Exercise data:
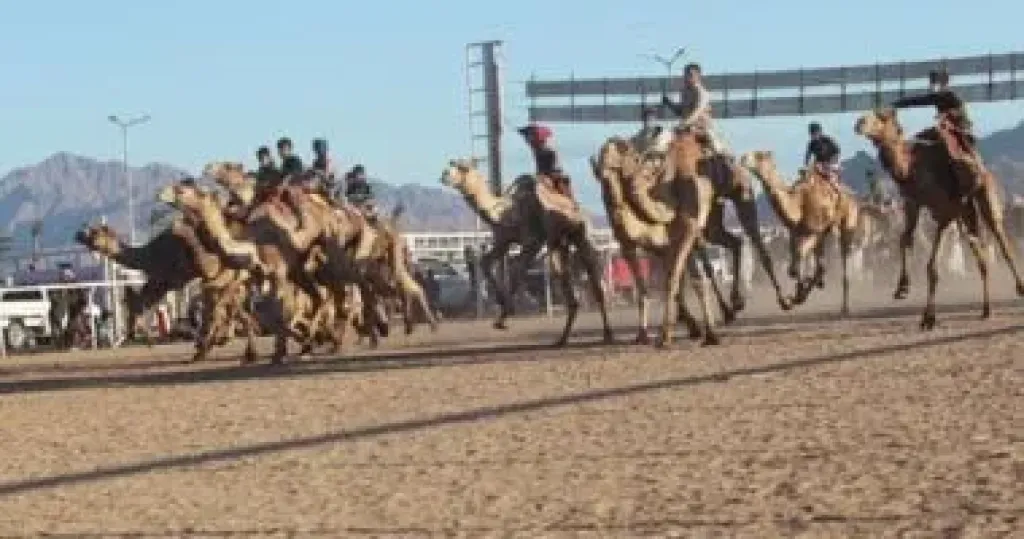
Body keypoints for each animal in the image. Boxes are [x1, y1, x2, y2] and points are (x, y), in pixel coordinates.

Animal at [436, 160, 610, 346]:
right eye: (451, 162)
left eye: (463, 167)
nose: (444, 174)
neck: (505, 213)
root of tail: (579, 210)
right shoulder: (503, 240)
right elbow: (485, 262)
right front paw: (501, 306)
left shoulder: (532, 241)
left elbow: (516, 271)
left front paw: (504, 316)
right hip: (560, 244)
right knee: (567, 279)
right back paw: (563, 338)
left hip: (579, 236)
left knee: (592, 275)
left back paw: (607, 334)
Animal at [737, 149, 864, 315]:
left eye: (760, 156)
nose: (743, 158)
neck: (798, 205)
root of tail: (853, 196)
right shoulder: (794, 234)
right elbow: (793, 268)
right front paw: (795, 296)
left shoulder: (812, 233)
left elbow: (798, 264)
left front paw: (796, 297)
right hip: (824, 234)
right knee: (821, 265)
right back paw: (817, 284)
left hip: (848, 221)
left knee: (843, 261)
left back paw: (845, 306)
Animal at [851, 109, 1024, 327]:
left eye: (881, 116)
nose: (859, 123)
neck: (910, 169)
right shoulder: (912, 204)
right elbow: (904, 239)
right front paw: (902, 288)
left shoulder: (944, 213)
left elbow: (932, 267)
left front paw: (928, 317)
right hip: (966, 214)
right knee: (981, 257)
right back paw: (986, 310)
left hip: (985, 197)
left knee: (1003, 244)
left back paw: (1020, 288)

What is being asked: The expected output is the exact run of lines from the first line of the material above through the line that contains "left knee: (592, 275)", minus any pictures.

Problem solution:
Body keypoints for each animal in the image. Boxes are [x1, y1, x2, y2] and points are (x, y), in pixel coordinates.

Animal at [436, 160, 610, 346]:
right eye: (451, 162)
left eye: (463, 167)
nose: (444, 174)
neck: (505, 213)
root of tail: (579, 210)
right shoulder: (503, 240)
right elbow: (485, 262)
right front paw: (501, 306)
left shoulder: (532, 241)
left elbow: (516, 271)
left front paw: (504, 316)
right hip: (560, 244)
right knee: (567, 279)
right back paw: (563, 338)
left hip: (579, 236)
left knee: (592, 275)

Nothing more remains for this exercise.